■ GIVEN REQUEST A ■
Repeat word for word the forum excerpt on using a virtual machine to catch sequence-point violations in C code.

────────────────

On the other hand, handling this dynamically with a sequence-point-aware
VM would trap when foo() gets two pointers to the same int, and at that
point the debugger can be invoked to work out what led to that:
--------
seq_pt ;beginning of foo()
ld a0,arg2
ld a1,arg1
ld i0,(a0)
st i0,(a1) ;VM notes that *a has been modified since last sequence point
inc i0
st i0,(a0) ;traps if a==b: object modified twice between sequence points
seq_pt ;end of *a=(*b)++. Clear modified-object list.
--------
Keep in mind that the VM's purpose is to check for poorly-defined (or
otherwise bad) C code, even if that C code can be compiled to a set of
instructions that are well-defined in the VM.
Since it's constructed as a dynamic code checker for a language that
prohibits multiple updates (and some cases of both access and update)
between sequence points, the VM knows that even though the sequence of
instructions it sees is well-defined, it could only have been generated
from C code that isn't well-defined, so it can trap on that.
Keep in mind that I introduced this with:
}Create a VM that allows aggressive testing for bad (especially not-
}well-defined) code,
I'm assuming that you wouldn't be using such a thing if you didn't want
something approaching the "pathologically paranoid" level of warnings.
But, once again, static analysis is only enough for the trivial examples
that illustrate the point without confusing the reader, and is unlikely
to be enough to catch the cases where a similar problem shows up in
real code.

────────────────

■ GIVEN REQUEST B ■
Reproduce the lines of the entries from the line containing "order: Hymenoptera" through the final line of the entries, inclusive.

────────────────

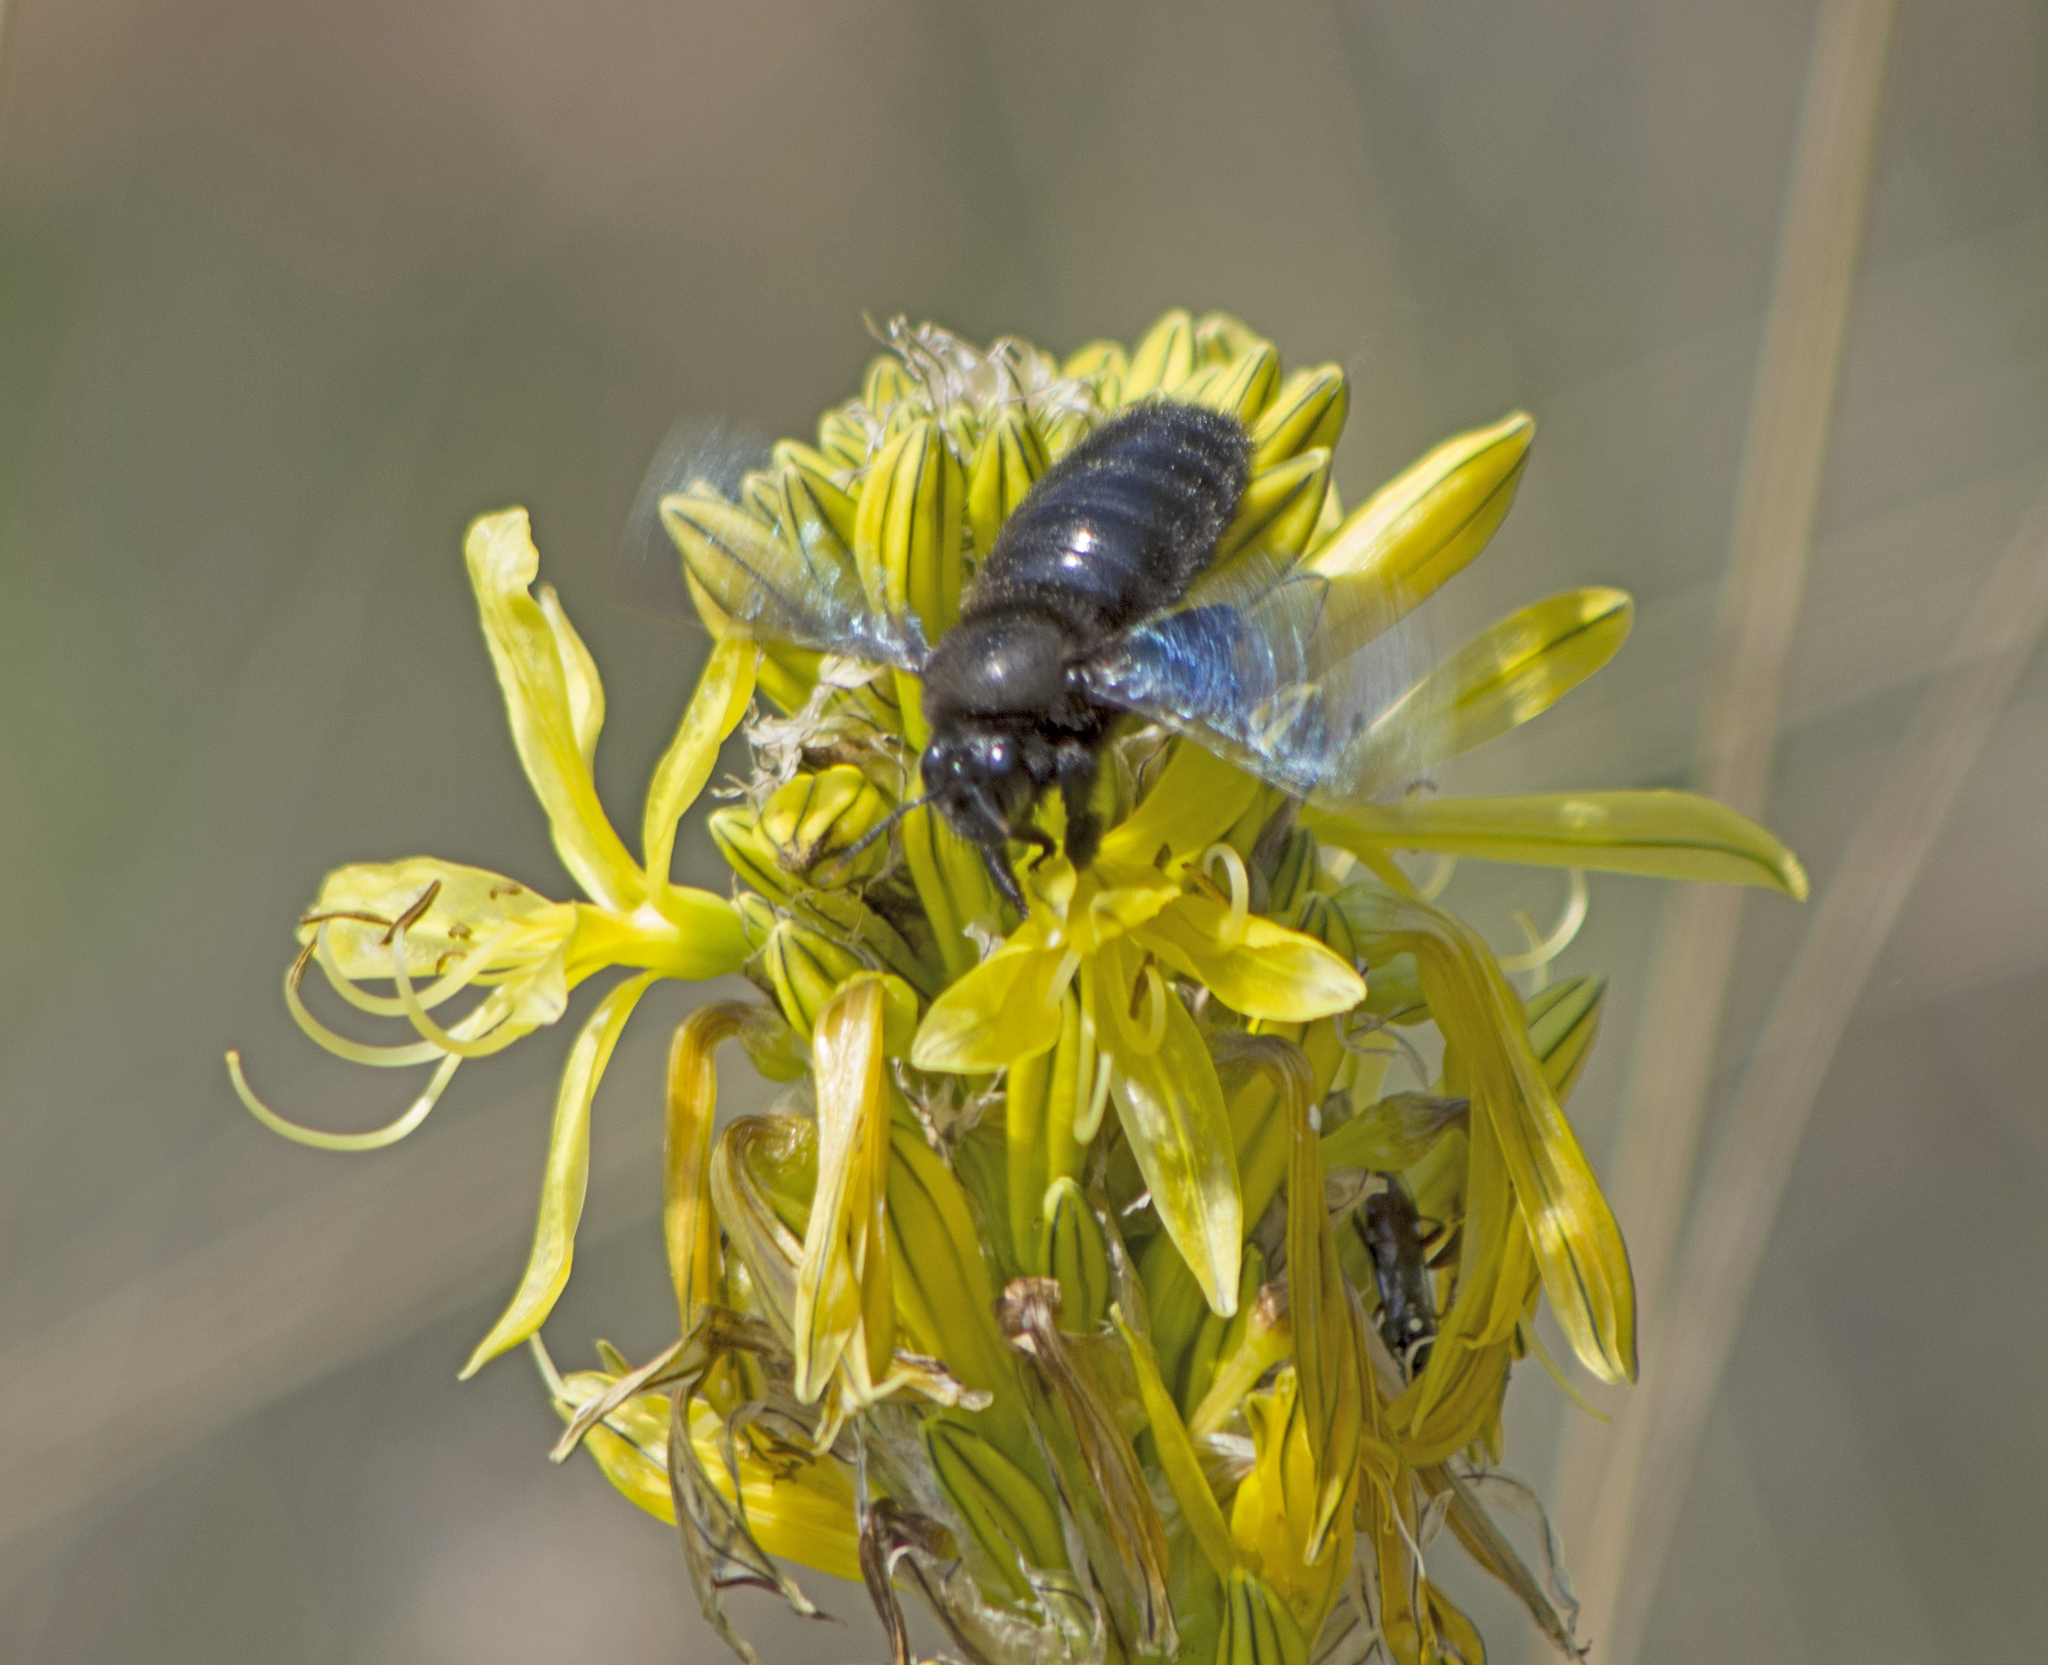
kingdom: Animalia
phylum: Arthropoda
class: Insecta
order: Hymenoptera
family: Apidae
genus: Xylocopa
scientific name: Xylocopa violacea
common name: Violet carpenter bee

────────────────

■ WRITTEN ANSWER A ■
On the other hand, handling this dynamically with a sequence-point-aware
VM would trap when foo() gets two pointers to the same int, and at that
point the debugger can be invoked to work out what led to that:
--------
seq_pt ;beginning of foo()
ld a0,arg2
ld a1,arg1
ld i0,(a0)
st i0,(a1) ;VM notes that *a has been modified since last sequence point
inc i0
st i0,(a0) ;traps if a==b: object modified twice between sequence points
seq_pt ;end of *a=(*b)++. Clear modified-object list.
--------
Keep in mind that the VM's purpose is to check for poorly-defined (or
otherwise bad) C code, even if that C code can be compiled to a set of
instructions that are well-defined in the VM.
Since it's constructed as a dynamic code checker for a language that
prohibits multiple updates (and some cases of both access and update)
between sequence points, the VM knows that even though the sequence of
instructions it sees is well-defined, it could only have been generated
from C code that isn't well-defined, so it can trap on that.
Keep in mind that I introduced this with:
}Create a VM that allows aggressive testing for bad (especially not-
}well-defined) code,
I'm assuming that you wouldn't be using such a thing if you didn't want
something approaching the "pathologically paranoid" level of warnings.
But, once again, static analysis is only enough for the trivial examples
that illustrate the point without confusing the reader, and is unlikely
to be enough to catch the cases where a similar problem shows up in
real code.

■ WRITTEN ANSWER B ■
order: Hymenoptera
family: Apidae
genus: Xylocopa
scientific name: Xylocopa violacea
common name: Violet carpenter bee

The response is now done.